### THE DATA:
++++++

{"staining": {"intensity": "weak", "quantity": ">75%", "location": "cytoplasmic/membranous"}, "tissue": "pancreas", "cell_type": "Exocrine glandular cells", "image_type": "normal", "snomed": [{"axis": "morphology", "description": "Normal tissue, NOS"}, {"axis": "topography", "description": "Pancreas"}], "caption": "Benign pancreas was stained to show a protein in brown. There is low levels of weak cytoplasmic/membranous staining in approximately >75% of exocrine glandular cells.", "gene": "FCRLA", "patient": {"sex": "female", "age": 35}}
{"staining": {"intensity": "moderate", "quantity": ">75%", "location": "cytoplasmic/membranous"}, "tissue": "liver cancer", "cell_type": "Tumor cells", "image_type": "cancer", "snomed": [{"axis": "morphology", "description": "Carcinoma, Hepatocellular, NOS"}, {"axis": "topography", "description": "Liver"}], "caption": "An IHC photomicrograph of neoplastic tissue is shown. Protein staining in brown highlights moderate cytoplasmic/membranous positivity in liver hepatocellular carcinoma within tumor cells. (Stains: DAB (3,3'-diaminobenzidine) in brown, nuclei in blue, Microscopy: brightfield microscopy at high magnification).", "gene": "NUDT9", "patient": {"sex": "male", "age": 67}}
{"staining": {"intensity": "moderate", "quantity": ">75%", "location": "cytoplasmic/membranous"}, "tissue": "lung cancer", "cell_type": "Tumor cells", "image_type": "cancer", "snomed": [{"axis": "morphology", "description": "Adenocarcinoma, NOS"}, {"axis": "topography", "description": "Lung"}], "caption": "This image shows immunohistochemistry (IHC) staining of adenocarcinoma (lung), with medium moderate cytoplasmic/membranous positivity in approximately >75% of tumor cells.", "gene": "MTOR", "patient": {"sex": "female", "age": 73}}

++++++

### PROBLEM STATEMENT:
Would you output all of the material exactly as it reads?

### SOLVED PROBLEM:
{"staining": {"intensity": "weak", "quantity": ">75%", "location": "cytoplasmic/membranous"}, "tissue": "pancreas", "cell_type": "Exocrine glandular cells", "image_type": "normal", "snomed": [{"axis": "morphology", "description": "Normal tissue, NOS"}, {"axis": "topography", "description": "Pancreas"}], "caption": "Benign pancreas was stained to show a protein in brown. There is low levels of weak cytoplasmic/membranous staining in approximately >75% of exocrine glandular cells.", "gene": "FCRLA", "patient": {"sex": "female", "age": 35}}
{"staining": {"intensity": "moderate", "quantity": ">75%", "location": "cytoplasmic/membranous"}, "tissue": "liver cancer", "cell_type": "Tumor cells", "image_type": "cancer", "snomed": [{"axis": "morphology", "description": "Carcinoma, Hepatocellular, NOS"}, {"axis": "topography", "description": "Liver"}], "caption": "An IHC photomicrograph of neoplastic tissue is shown. Protein staining in brown highlights moderate cytoplasmic/membranous positivity in liver hepatocellular carcinoma within tumor cells. (Stains: DAB (3,3'-diaminobenzidine) in brown, nuclei in blue, Microscopy: brightfield microscopy at high magnification).", "gene": "NUDT9", "patient": {"sex": "male", "age": 67}}
{"staining": {"intensity": "moderate", "quantity": ">75%", "location": "cytoplasmic/membranous"}, "tissue": "lung cancer", "cell_type": "Tumor cells", "image_type": "cancer", "snomed": [{"axis": "morphology", "description": "Adenocarcinoma, NOS"}, {"axis": "topography", "description": "Lung"}], "caption": "This image shows immunohistochemistry (IHC) staining of adenocarcinoma (lung), with medium moderate cytoplasmic/membranous positivity in approximately >75% of tumor cells.", "gene": "MTOR", "patient": {"sex": "female", "age": 73}}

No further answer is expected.